Deal and other legislators have claimed that Georgia can't afford the costs, estimated at $2 billion-$4.5 billion over a decade, tied to the federal provision. But they've consistently refused to give nonpartisan research that debunks their rationale an honest and thorough look. It's opposition for opposition's sake.

There are Republican officials who sincerely want to craft key changes to Georgia's Medicaid program. That's a legitimate reason to back HB 990, especially given that the Legislature typically controls Georgia's piggy bank. But that's not what the proposal seeks to accomplish. The leading reps behind the measure are making a shrewd political maneuver to protect their self-interests. For other GOP lawmakers, marching in lockstep alongside party heads allows them to partake in one of their favorite pastimes: taking jabs at the punching bag known as the Affordable Care Act.

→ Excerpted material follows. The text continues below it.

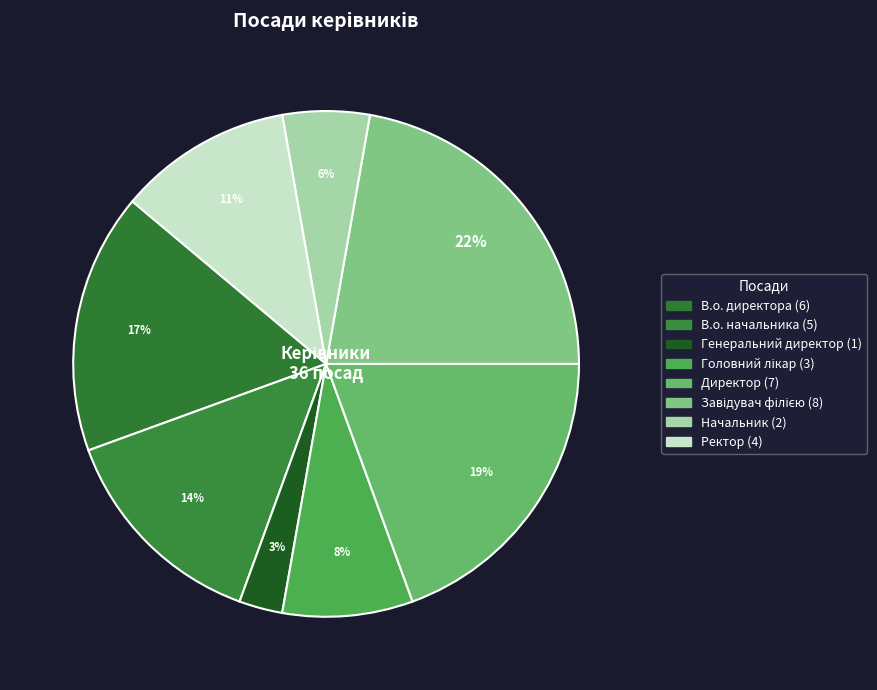

How many slices are in this pie chart?

8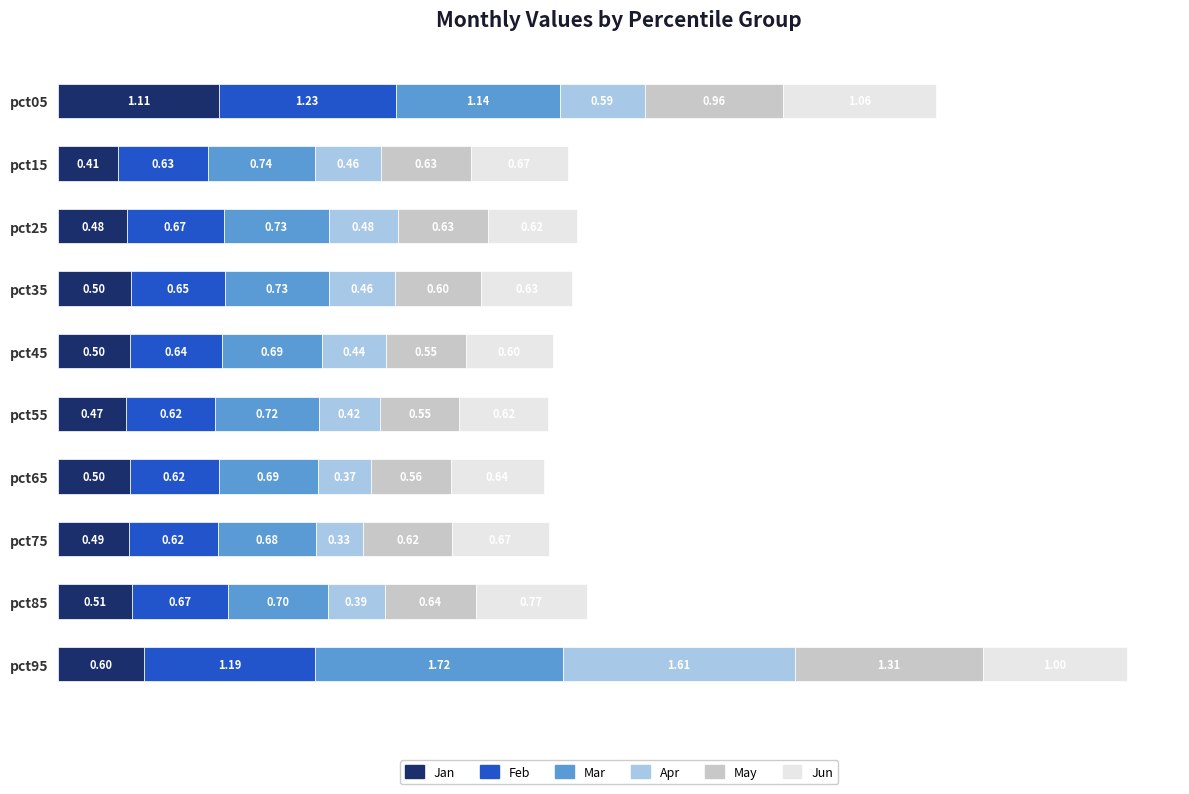

What is the difference between the maximum and minimum values in the Jan series?

0.7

Sweeney says that GOP lawmakers have inflated the state's overall costs by including new spending unrelated to Medicaid expansion — because why not! At a recent Georgia House of Representatives subcommittee hearing, Sweeney presented new GBPI research that makes the case for previously overlooked revenue sources in the state budget. Between an existing insurance premium tax, plus sales and income taxes that would be collected from federal cash spent through expanding Medicaid, Georgia could generate an estimated $1.8 billion over the next decade. Now subtract that figure from $2.1 billion in expected Medicaid expansion costs over 10 years. That leaves about $350 million left for the state's tab.

That's much more palpable than the exaggerated figures in the billions Affordable Care Act opponents have tossed around. At most, GBPI research suggests Georgia would spend around $35 million per year for the next 10 years. According to Sweeney, Medicaid expansion's costs could even be less — perhaps negligible — in the case that federal funding for mental health and inmate treatment, among other duplicated services, phases out longtime state expenses.

Meanwhile, the state's proposed 2015 budget allocates $50.8 million in new salary increases for state employees, yet another $35 million to the Savannah Port, and $45 million for the construction of a new University of Georgia science center. Ensuring health care coverage for hundreds of thousands of Georgians is more crucial. Not only would it provide indigent residents with access to health care, but it would also allow Georgia to lower the hidden costs — estimated at $1.5 billion per year — of supporting nearly a half-million uninsured men, women, and children.

But in an election year, evidence supporting Medicaid expansion's merits has fallen on deaf ears. For most Republican lawmakers, bashing the Affordable Care Act is a crowd-pleaser. Even if it happens at the detriment of nearly half of Georgia's impoverished men, women, and children.

"The dialogue is as if covering the uninsured is this terrible thing," says Cindy Zeldin, executive director of Georgians for a Healthy Future.

Instead, Deal has trotted out a litany of shortsighted ideas that don't bear the president's name. In this year's budget, he's mulled a quick cash infusion to troubled public hospitals to keep their doors open. It comes after four Georgia hospitals have closed without bailouts. What would fix that problem once and for all? Medicaid expansion.

The governor recently said he wants to restrict emergency room access by enforcing limits on the kinds of treatment provided to visitors, many of which are uninsured patients with no other health care options, in an effort to save medical facilities mired in financial turmoil. That wouldn't be an issue if he simply expanded Medicaid.

Instead, Deal is simply trying to cower behind his party's protection for the foreseeable future.